[SUPPLIED RECORDS]
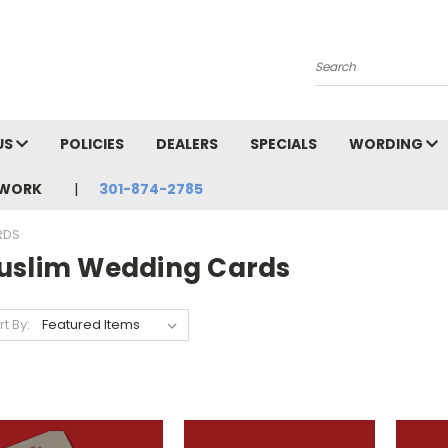
Search
US
POLICIES
DEALERS
SPECIALS
WORDING
TWORK
301-874-2785
RDS
uslim Wedding Cards
rt By:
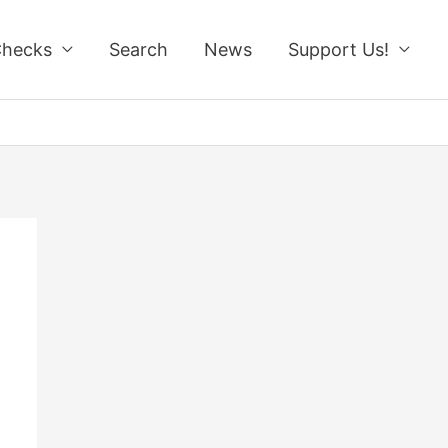
Checks
Search
News
Support Us!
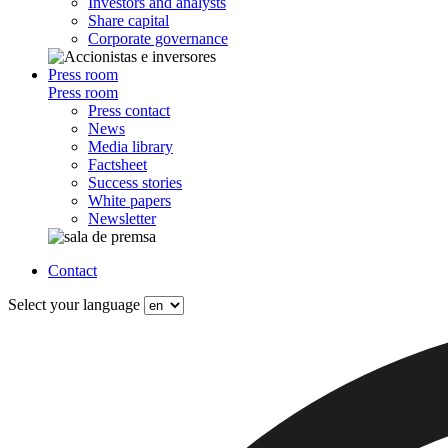
Investors and analysts
Share capital
Corporate governance
Press room
Press room
Press contact
News
Media library
Factsheet
Success stories
White papers
Newsletter
Contact
Select your language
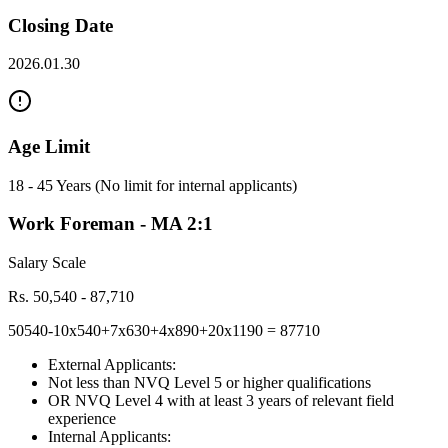
Closing Date
2026.01.30
Age Limit
18 - 45 Years (No limit for internal applicants)
Work Foreman - MA 2:1
Salary Scale
Rs. 50,540 - 87,710
50540-10x540+7x630+4x890+20x1190 = 87710
External Applicants:
Not less than NVQ Level 5 or higher qualifications
OR NVQ Level 4 with at least 3 years of relevant field
experience
Internal Applicants:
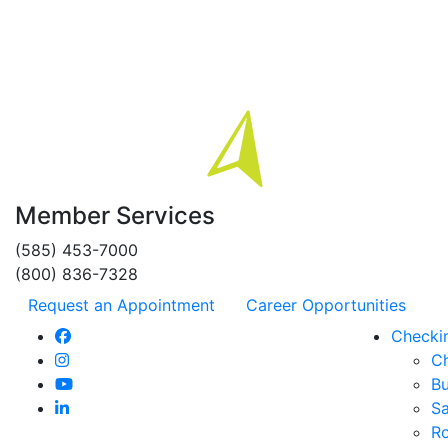
Member Services
(585) 453-7000
(800) 836-7328
Request an Appointment
Career Opportunities
Checki
C
Bu
Sa
R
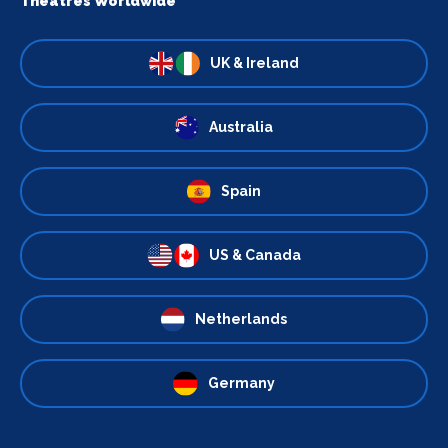
Theatres Worldwide
UK & Ireland
Australia
Spain
US & Canada
Netherlands
Germany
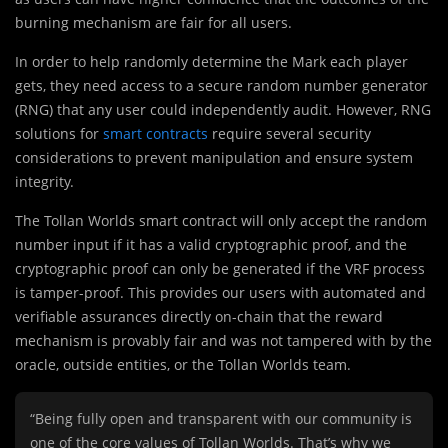
burning mechanism are fair for all users.
In order to help randomly determine the Mark each player
gets, they need access to a secure random number generator
(RNG) that any user could independently audit. However, RNG
solutions for
smart contracts
require several security
considerations to prevent manipulation and ensure system
integrity.
The Tollan Worlds smart contract will only accept the random
number input if it has a valid cryptographic proof, and the
cryptographic proof can only be generated if the VRF process
is tamper-proof. This provides our users with automated and
verifiable assurances directly on-chain that the reward
mechanism is provably fair and was not tampered with by the
oracle, outside entities, or the Tollan Worlds team.
“Being fully open and transparent with our community is
one of the core values of Tollan Worlds. That’s why we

[EXERCISE DESCRIPTION]
Please turn the records above into a Markdown table with the columns Row and Text, one numbered row for each line. Leave out blank lines and the pictures.

[WRITTEN SOLUTION]
| Row | Text |
|---|---|
| 1 | Search |
| 2 | US |
| 3 | POLICIES |
| 4 | DEALERS |
| 5 | SPECIALS |
| 6 | WORDING |
| 7 | TWORK |
| 8 | 301-874-2785 |
| 9 | RDS |
| 10 | uslim Wedding Cards |
| 11 | rt By: |
| 12 | Checks |
| 13 | Search |
| 14 | News |
| 15 | Support Us! |
| 16 | Investors and analysts |
| 17 | Share capital |
| 18 | Corporate governance |
| 19 | Press room |
| 20 | Press room |
| 21 | Press contact |
| 22 | News |
| 23 | Media library |
| 24 | Factsheet |
| 25 | Success stories |
| 26 | White papers |
| 27 | Newsletter |
| 28 | Contact |
| 29 | Select your language |
| 30 | Closing Date |
| 31 | 2026.01.30 |
| 32 | Age Limit |
| 33 | 18 - 45 Years (No limit for internal applicants) |
| 34 | Work Foreman - MA 2:1 |
| 35 | Salary Scale |
| 36 | Rs. 50,540 - 87,710 |
| 37 | 50540-10x540+7x630+4x890+20x1190 = 87710 |
| 38 | External Applicants: |
| 39 | Not less than NVQ Level 5 or higher qualifications |
| 40 | OR NVQ Level 4 with at least 3 years of relevant field |
| 41 | experience |
| 42 | Internal Applicants: |
| 43 | Member Services |
| 44 | (585) 453-7000 |
| 45 | (800) 836-7328 |
| 46 | Request an Appointment |
| 47 | Career Opportunities |
| 48 | Checki |
| 49 | C |
| 50 | Bu |
| 51 | Sa |
| 52 | R |
| 53 | Theatres Worldwide |
| 54 | UK & Ireland |
| 55 | Australia |
| 56 | Spain |
| 57 | US & Canada |
| 58 | Netherlands |
| 59 | Germany |
| 60 | burning mechanism are fair for all users. |
| 61 | In order to help randomly determine the Mark each player |
| 62 | gets, they need access to a secure random number generator |
| 63 | (RNG) that any user could independently audit. However, RNG |
| 64 | solutions for |
| 65 | smart contracts |
| 66 | require several security |
| 67 | considerations to prevent manipulation and ensure system |
| 68 | integrity. |
| 69 | The Tollan Worlds smart contract will only accept the random |
| 70 | number input if it has a valid cryptographic proof, and the |
| 71 | cryptographic proof can only be generated if the VRF process |
| 72 | is tamper-proof. This provides our users with automated and |
| 73 | verifiable assurances directly on-chain that the reward |
| 74 | mechanism is provably fair and was not tampered with by the |
| 75 | oracle, outside entities, or the Tollan Worlds team. |
| 76 | “Being fully open and transparent with our community is |
| 77 | one of the core values of Tollan Worlds. That’s why we |